Au début du XIIIe, Richalm, prieur du monastère de Schöntal au sud de l’Allemagne confie son trouble au frère N. qui consignera son récit. Longuement, Richalm raconte ce qu’il entend et ce qu’il perçoit des nombreux échanges entre les démons qui saturent l’air du monastère et tentent par tous les moyens de corrompre les moines, que ce soit en leur infligeant des maux de toutes sortes (des nausées quotidiennes aux attaques des puces) ou en les détournant de leur devoir sacré.
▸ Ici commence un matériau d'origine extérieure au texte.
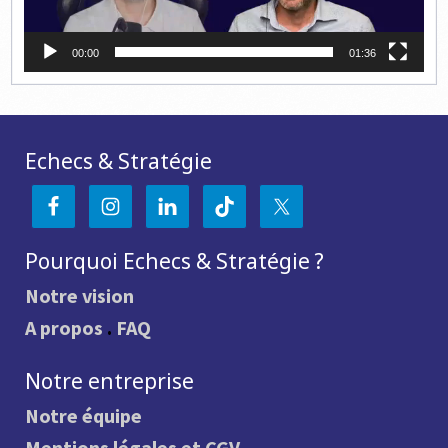
00:00
01:36
Echecs & Stratégie
Pourquoi Echecs & Stratégie ?
Notre vision
A propos
.
FAQ
Notre entreprise
Notre équipe
Mentions légales et CGV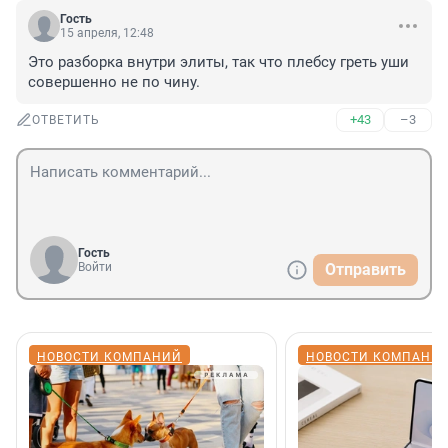
Гость
15 апреля, 12:48
Это разборка внутри элиты, так что плебсу греть уши 
совершенно не по чину.
+43
–3
ОТВЕТИТЬ
Гость
Войти
Отправить
НОВОСТИ КОМПАНИЙ
НОВОСТИ КОМПАНИ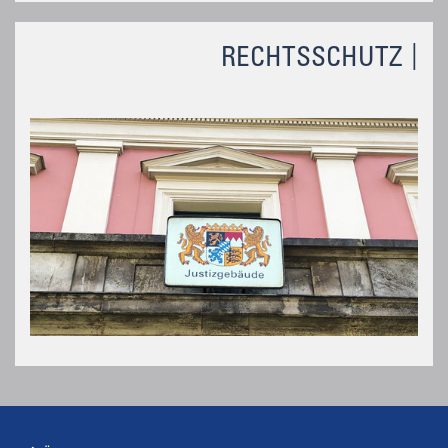
RECHTSSCHUTZ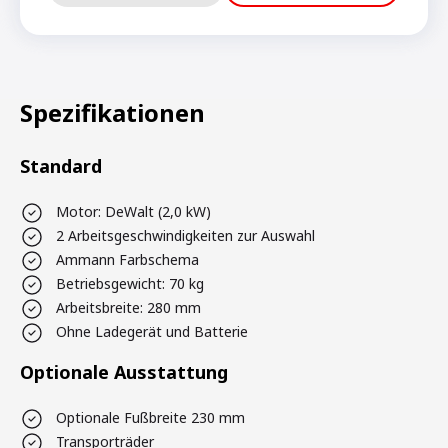
Spezifikationen
Standard
Motor: DeWalt (2,0 kW)
2 Arbeitsgeschwindigkeiten zur Auswahl
Ammann Farbschema
Betriebsgewicht: 70 kg
Arbeitsbreite: 280 mm
Ohne Ladegerät und Batterie
Optionale Ausstattung
Optionale Fußbreite 230 mm
Transporträder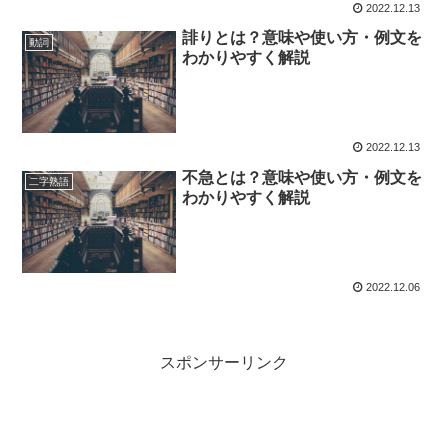
2022.12.13
誹りとは？意味や使い方・例文を
動詞
わかりやすく解説
2022.12.13
不急とは？意味や使い方・例文を
二字熟語
わかりやすく解説
2022.12.06
スポンサーリンク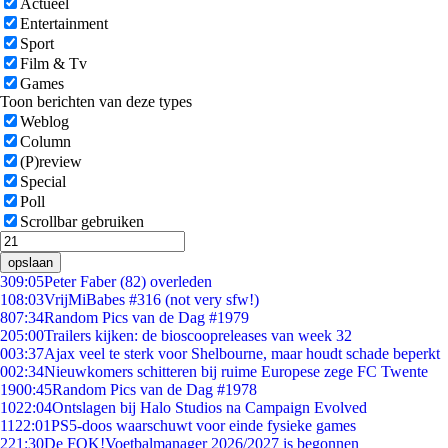
Actueel
Entertainment
Sport
Film & Tv
Games
Toon berichten van deze types
Weblog
Column
(P)review
Special
Poll
Scrollbar gebruiken
opslaan
3
09:05
Peter Faber (82) overleden
1
08:03
VrijMiBabes #316 (not very sfw!)
8
07:34
Random Pics van de Dag #1979
2
05:00
Trailers kijken: de bioscoopreleases van week 32
0
03:37
Ajax veel te sterk voor Shelbourne, maar houdt schade beperkt
0
02:34
Nieuwkomers schitteren bij ruime Europese zege FC Twente
19
00:45
Random Pics van de Dag #1978
10
22:04
Ontslagen bij Halo Studios na Campaign Evolved
11
22:01
PS5-doos waarschuwt voor einde fysieke games
2
21:30
De FOK!Voetbalmanager 2026/2027 is begonnen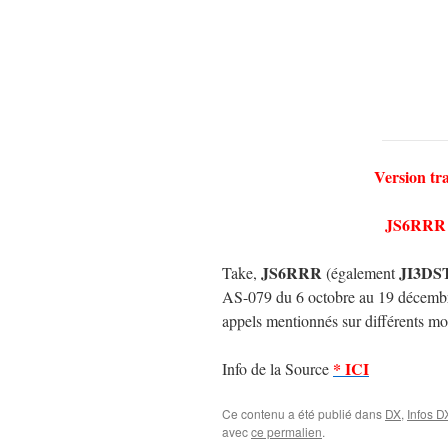
Version tr
JS6RRR &
JS6RRR
JI3DS
Take,
(également
AS-079 du 6 octobre au 19 décembr
appels mentionnés sur différents m
* ICI
Info de la Source
Ce contenu a été publié dans
DX
,
Infos D
avec
ce permalien
.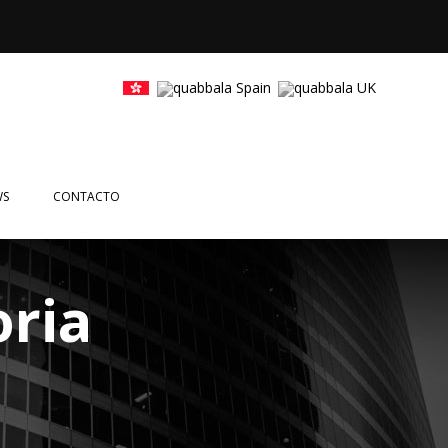
WS
CONTACTO
CIAS
NTOS
oria
ETTERS
EOS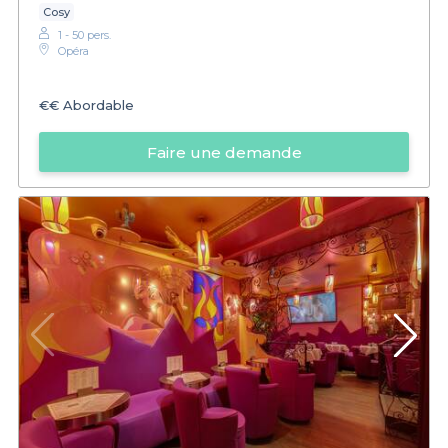
Cosy
1 - 50 pers.
Opéra
€€
Abordable
Faire une demande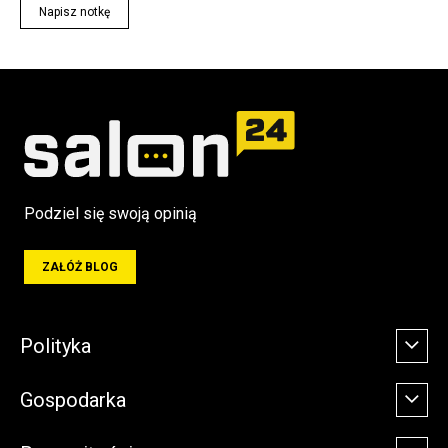
Napisz notkę
Podziel się swoją opinią
ZAŁÓŻ BLOG
Polityka
Gospodarka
Soutenu par de bons esprits à l’origine de visions bénéfiques et apaisantes, et convaincu de l’efficacité des signes de croix qu’il impose frénétiquement sur chaque partie de son corps susceptible d’être touchée par les démons, Richalm n’en continue pas moins de lutter contre les assauts sataniques.
Ni roman gothique ni élucubration d’un homme rendu fou par la vie monacale, Le livre des révélations est un exceptionnel manuscrit du XIIIe siècle qui restitue les conversation de Richalm et de N. Jean-Claude Schmitt le décortique sérieusement et savamment pour en extraire la substantifique moelle, passée au tamis de ses sujets de prédilection à commencer par le rapport au corps et aux gestes et le recours à la vision et au rêve au Moyen Âge.
A travers son analyse, c’est tout un rapport au monde et à sa part invisible et intangible (mais pourtant pas insensible, l’ouïe et l’odorat permettant souvent de prendre contact avec le monde des esprits) qui se dessine. Une grande leçon d’histoire culturelle du Moyen Age, qui éclaire brillamment la psyché collective imprégnée par la démonologie et l’intarissable culpabilité de la doctrine chrétienne.